Cannabis: le Canada a le pouce vert

Elle fleurit de partout. La plante de cannabis légalisée à la vente à des fins récréatives en octobre 2018 envahit le Canada. Et pas question de la pulvériser de glyphosate: le cannabis est une véritable mine d’or. La ruée vers la production de pot provoque une constante augmentation du nombre d’usines à travers le pays. Pour renflouer leurs finances, certains villages se les arrachent, et ce, à l’aube de la légalisation des produits comestibles et dérivés.

«Je suis content», revendique Yvon Deshaies.

«Demandez aux habitants de Louiseville, personne ne vous dira que ça n’a aucun sens, que ça pue», affirme ce maire de la communauté située en bordure de l’autoroute 40, entre Montréal et Québec.

En mars 2017, cet élu déclarait à la radio être en faveur de la légalisation du cannabis à des fins récréatives et qu’il souhaitait l’implantation d’une usine de production de cannabis dans sa ville de 7000 habitants. C’est chose faite.

Une famille montréalaise d’investisseurs est venue à sa rencontre quelque temps après sa déclaration publique.

«Ils ne pouvaient pas bâtir une usine à Québec, ni à Montréal. Nous sommes juste entre les deux à Louiseville. Puis ce qui les a attirés, c’est qu’on a un bon réseau d’eau et d’électricité.»

À cette époque, «au moins» deux autres entreprises se sont rapprochées de la mairie pour s’installer dans le village. Mais, «nous n’étions pas intéressés. Nous n’avons pas un parc industriel immense. Nous voulons quelque chose de bien organisé, une c’est déjà bien. Nous voulions voir ce qu’il en serait avant.»

Entourées de caméras de surveillance, de barrières, les serres de IsocanMed ont vu le jour. Le lieu de production de cannabis thérapeutique a une superficie d’environ 65 000 pieds carrés. Et surtout, elle embauche une trentaine d’employés. Aujourd’hui, le maire est fier des emplois que crée l’usine. D’autant plus que l’entreprise a prévu agrandir prochainement.

L’Ontario est un immense champ de pot

Tout comme Louiseville, de nombreuses villes à travers le Canada souhaitent résoudre leurs soucis grâce à la création d’emplois d’une usine de production d’herbe.

Toujours au Québec, le village de Desbiens, dans la région du Lac-Saint-Jean, souhaite se lancer dans la production de cannabis pour renflouer les coffres. À Kapuskasing, dans le nord de l’Ontario, la mairie a fourni un terrain municipal à CannAssist Canada pour construire une usine. En échange, la Ville participe à 5% au capital de l’entreprise. Des exemples comme cela, il y en a beaucoup. Surtout en Ontario.

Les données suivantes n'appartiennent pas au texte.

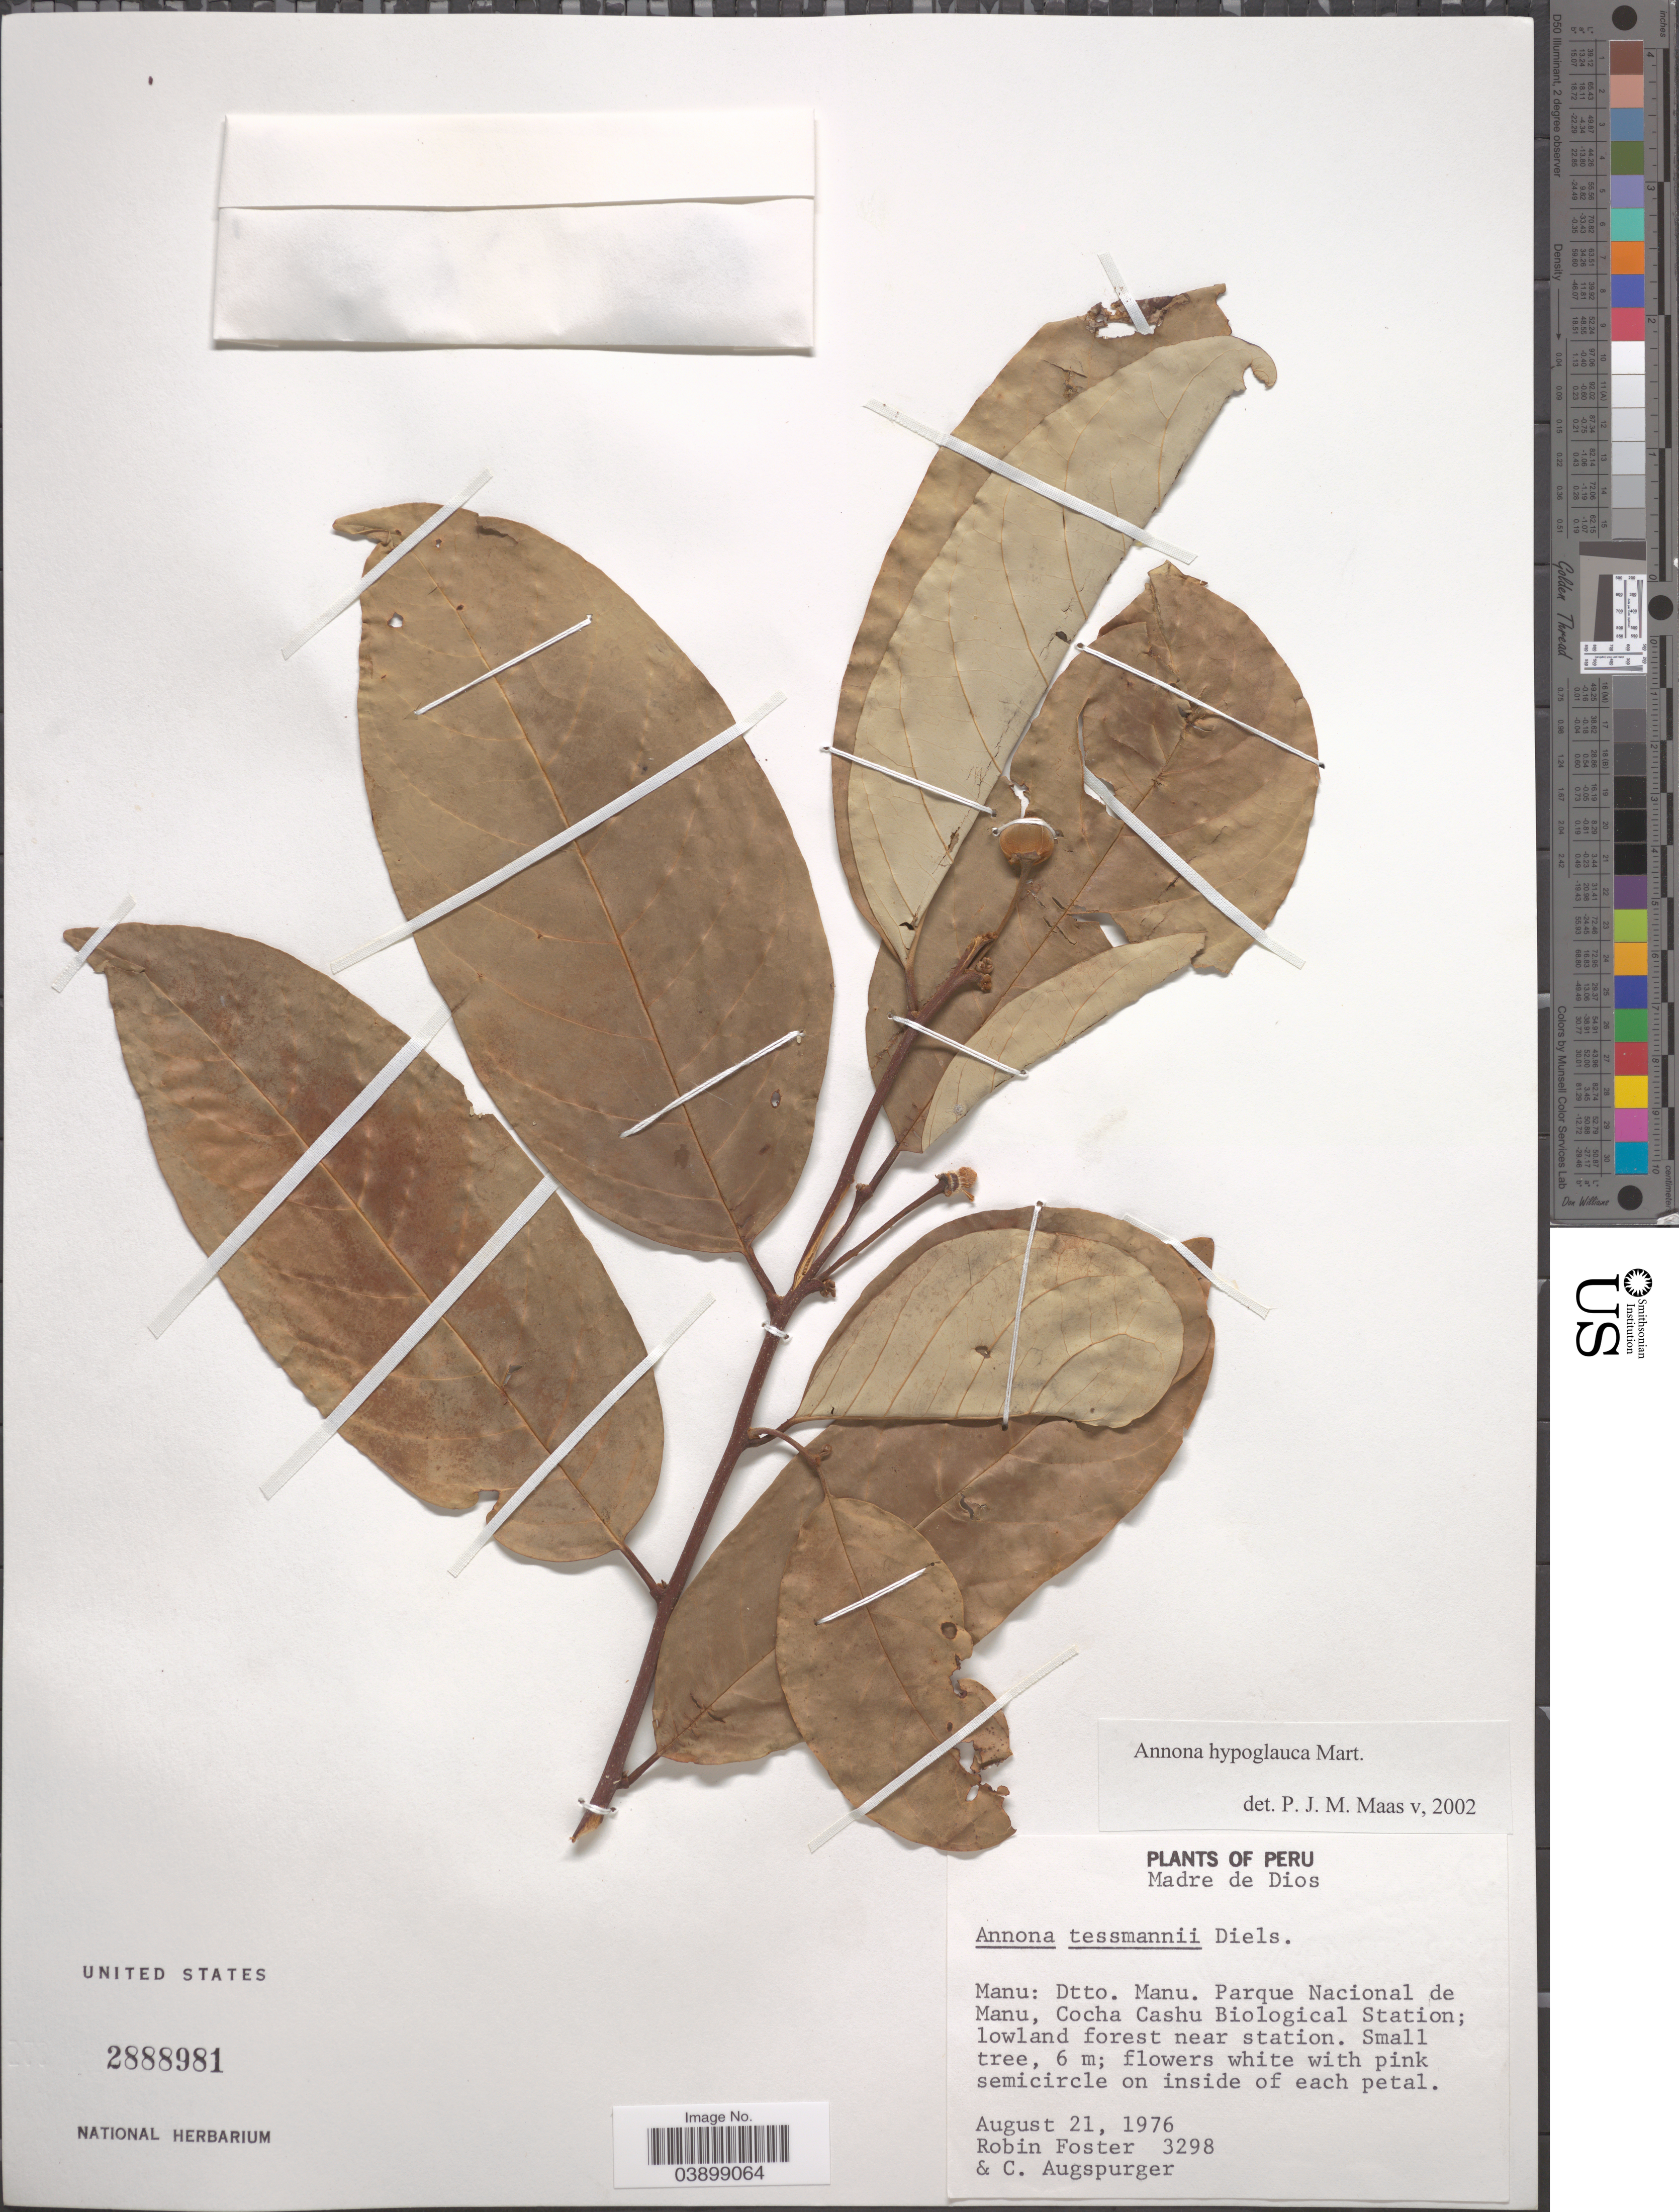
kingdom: Plantae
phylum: Tracheophyta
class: Magnoliopsida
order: Magnoliales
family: Annonaceae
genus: Annona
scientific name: Annona hypoglauca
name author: Mart.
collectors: R. B. Foster & C. Augspurger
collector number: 3298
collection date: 1976-08-21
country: Peru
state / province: Madre de Dios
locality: Manu: Dtto. Manu. Parque Nacional de Manu, Cocha Cashu Biological Station; lowland forest near station.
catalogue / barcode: US 2888981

La province devient un véritable champ de marijuana.

Selon Santé Canada, qui attribue les licences permettant la production, 77 sites de culture légale se trouvent en Ontario. C’est de loin la province ou territoire canadien avec le nombre le plus élevé de serres. La plus grande ferme de cannabis en plein air du Canada a d’ailleurs été inaugurée il y a peu, au sud de l’Ontario.

Sur les 189 licences attribuées par Santé Canada, 162 autorisent la culture. La deuxième province où la marijuana pousse le plus, c’est la Colombie-Britannique avec 36 lieux de production. Elle est suivie par l’Alberta, avec 16 usines.

Un des quatre sites canadiens d’Aurora Cannabis entreprise, situé à côté de l’aéroport d’Edmonton est même l’un des plus gros sites de production du monde.

Les produits comestibles: un marché très lucratif

Les affaires des producteurs se portent bien. Au premier trimestre 2019, elles ont rapporté 107 millions de dollars aux administrations. Et ce n’est que le début: le 17 octobre, une nouvelle échéance va booster le marché.

Le cabinet d’audit et de conseil Deloitte a publié un rapport le 3 juin. Il estime que la légalisation au Canada des produits comestibles et dérivés de cannabis devrait créer un marché de consommateurs d’environ de 2,7 milliards de dollars. Soit, «des profits plus élevés que ceux générés par les produits de cannabis qui sont déjà légaux».

Le rapport ajoute que «ces nouveaux produits créeront des possibilités de croissance importantes pour le secteur du cannabis au Canada et contribueront à maintenir la position de chef de file du pays.»